* To-do item a *
Copy the passage of the suburban pub closures article that begins at the words "A partly demolished" and stops after the words "the overall figure.", word for word.

* Page extract *
——————————
Thursday 8 October 2015

Suburban pubs most at risk

A partly demolished Plough in Southport
Suburban pubs face a greater chance of closure than rural or town and city centre pubs, according to CAMRA. During each week of the first half of 2015, seventeen pubs were lost suburban areas, nine in the countryside and three on the High Street. This follows separate research that showed there has been a 4.4% decline in wet-led outlets over the last year, higher than the the overall figure.

This is borne out by our experience locally: suburban pubs we have lost in Southport include The Herald, The Portland, the Shakespeare, the London and the Plough - all in predominantly residential areas. A CAMRA spokesperson said: "Suburban pubs are classic street-corner, wet-led pubs and community locals that have been an integral part of British culture for hundreds of years. Unfortunately though, as drinking habits change and property prices rise, they are being hit the worst."
——————————
[Chart interpretation exercises]
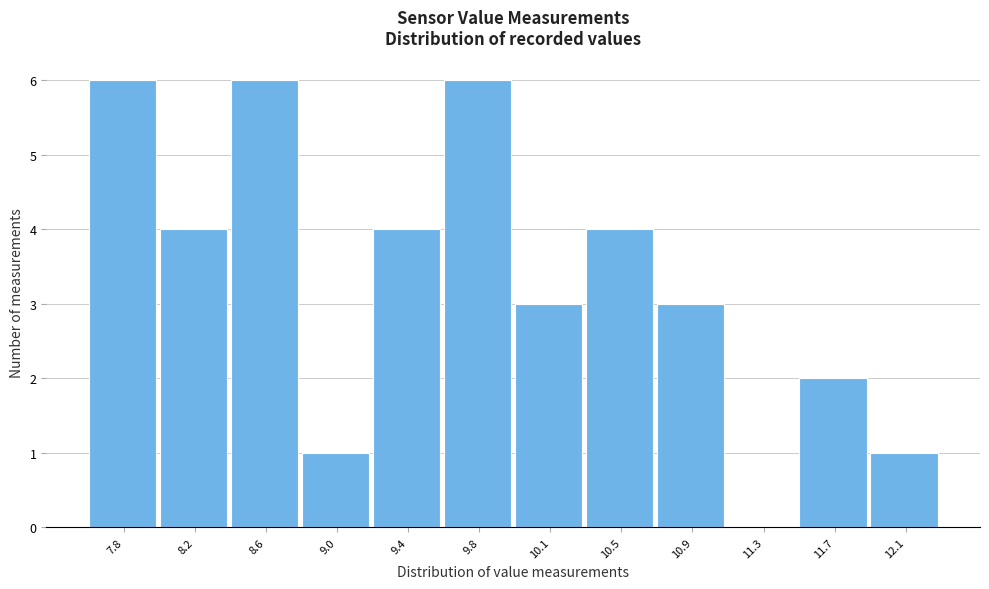

Reading left to right, what are all the values shown in this chart?

7.8=6	8.2=4	8.6=6	9.0=1	9.4=4	9.8=6	10.1=3	10.5=4	10.9=3	11.3=0	11.7=2	12.1=1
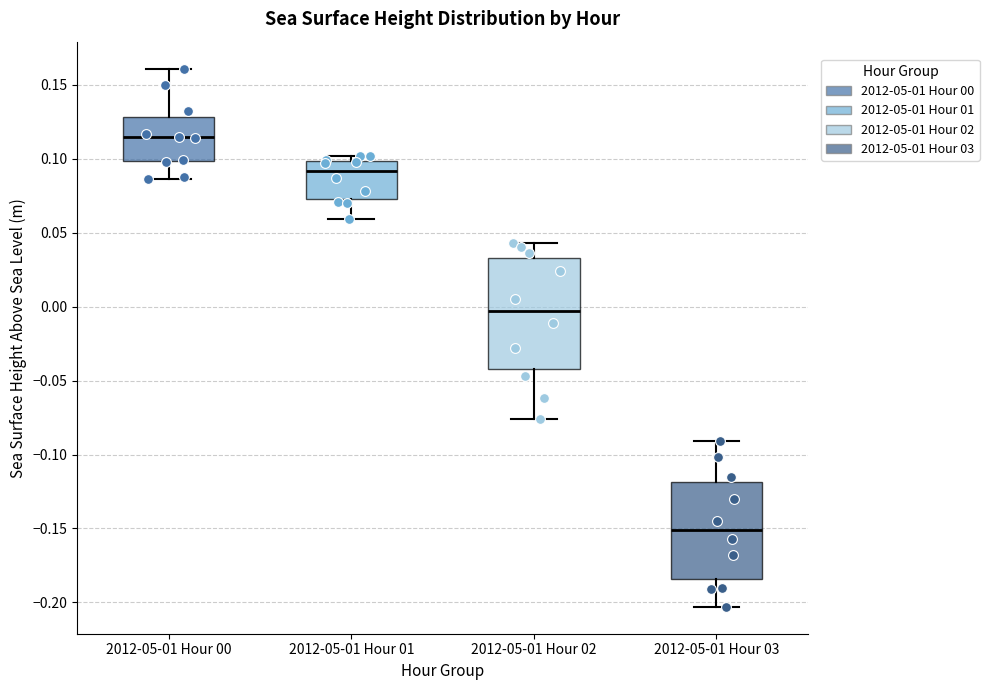

Reading left to right, transcribe this box plot: for each box, give where its median line is, the range the box spans, and where its two whiskers end, as read against the y-axis. The values are not printed on the chart, so give them approximately, as read against the axis.

2012-05-01 Hour 00: median 0.115, box 0.100 to 0.130, whiskers 0.085 to 0.160
2012-05-01 Hour 01: median 0.090, box 0.075 to 0.100, whiskers 0.060 to 0.100 (just above the box's upper edge)
2012-05-01 Hour 02: median -0.005, box -0.040 to 0.035, whiskers -0.075 to 0.045
2012-05-01 Hour 03: median -0.150, box -0.185 to -0.120, whiskers -0.205 to -0.090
——————————
* To-do item b *
Please write out every line of both records above word for word, leaving the pictures out.

* Expected answer a *
A partly demolished Plough in Southport
Suburban pubs face a greater chance of closure than rural or town and city centre pubs, according to CAMRA. During each week of the first half of 2015, seventeen pubs were lost suburban areas, nine in the countryside and three on the High Street. This follows separate research that showed there has been a 4.4% decline in wet-led outlets over the last year, higher than the the overall figure.

* Expected answer b *
Reading left to right, what are all the values shown in this chart?

7.8=6	8.2=4	8.6=6	9.0=1	9.4=4	9.8=6	10.1=3	10.5=4	10.9=3	11.3=0	11.7=2	12.1=1

Reading left to right, transcribe this box plot: for each box, give where its median line is, the range the box spans, and where its two whiskers end, as read against the y-axis. The values are not printed on the chart, so give them approximately, as read against the axis.

2012-05-01 Hour 00: median 0.115, box 0.100 to 0.130, whiskers 0.085 to 0.160
2012-05-01 Hour 01: median 0.090, box 0.075 to 0.100, whiskers 0.060 to 0.100 (just above the box's upper edge)
2012-05-01 Hour 02: median -0.005, box -0.040 to 0.035, whiskers -0.075 to 0.045
2012-05-01 Hour 03: median -0.150, box -0.185 to -0.120, whiskers -0.205 to -0.090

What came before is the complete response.